By a unanimous decision, the team progressed to the final rounds where they faced Cambodia, who had pulled off a hard-fought victory against the superpower Singapore. But reflective of their overall journey, nothing had been easy so far and the final was no exception.
"Throughout the tournament we had been the respondents, so we had experience on that side of the argument. But in the finals, we were the applicants and we had 30 minutes to prepare our side. So, that was a blow at first and we were a bit shaky," said Tanha.
For the case they had been arguing in the Asia Cup, the respondent had a few advantages and it was the preferred side for these reasons. What followed after the announcement was 30 minutes of frantic researching and preparing. But for a team as experienced as this, the nervousness would soon cross over into a razor focus. They had stitched together a compelling speech based on the thorough research they had so far conducted.
They could only meet the challenge head on and snatch victory and in the end - Bangladesh defeated Cambodia to win the Asia Cup 2023. It was the culmination of sleepless nights and endless days of toiling away under books and case studies.
DUMCS had also won the Best Applicant Memorial Award and the third Best Respondent Memorial Award. Rafid was named the third Best Applicant Oralist.
"I enjoyed how challenging the competition was. Every team was really good and we knew we had to really bring our best in every round. So, winning it was really an amazing feeling," Rafid reminisced.

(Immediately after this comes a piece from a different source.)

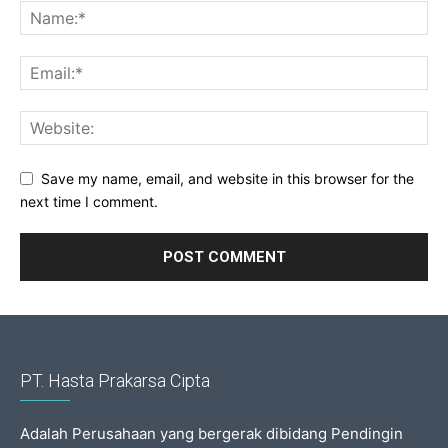
Save my name, email, and website in this browser for the
next time I comment.
PT. Hasta Prakarsa Cipta
Adalah Perusahaan yang bergerak dibidang Pendingin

So, you want to be a mooter?
For the DUMCS there is barely a time to breathe, the calendar is packed with mooting events, be it on a national, regional or international level. Team members are rotated and chosen based on performance, skills and track record. Every year, DUMCS also holds an international competition from which they choose promising participants. But it's a prestigious society and taking part is no easy feat.
"Out of everything, hard work matters to me the most. For example, not everyone would want to work on Eid like we did. So, what we're looking for is dedication and hard work. We don't really get anything out of this. We have to sacrifice our academic or job life for this," said Tanha.
Fiaz agreed, "We have no monetary incentives. My personal incentive here is solely to develop my skills and my love for the craft. In future, these skills you are building will help you."
"For memorials, you need to have good legal knowledge. For orals, you need good cognitive skills. Bangladeshi teams get scared about how we will perform at orals in an international round, but we need to break the ceiling here. This Asia Cup, we thought reaching the semis would be good, but that's actually not true, we went further and won it, so there really is no limit," Rafid explained.
For Oishe, this is her final year. At most she has one more moot left. With several historic performances under her belt, she is still hungry for more.
"No matter what speech the oralist of the other team is giving, you have to know more than them as an oralist. In fact, an oralist has to work harder than the judges."
"My biggest hope is seeing DUMCS win Jessup one day," she concluded.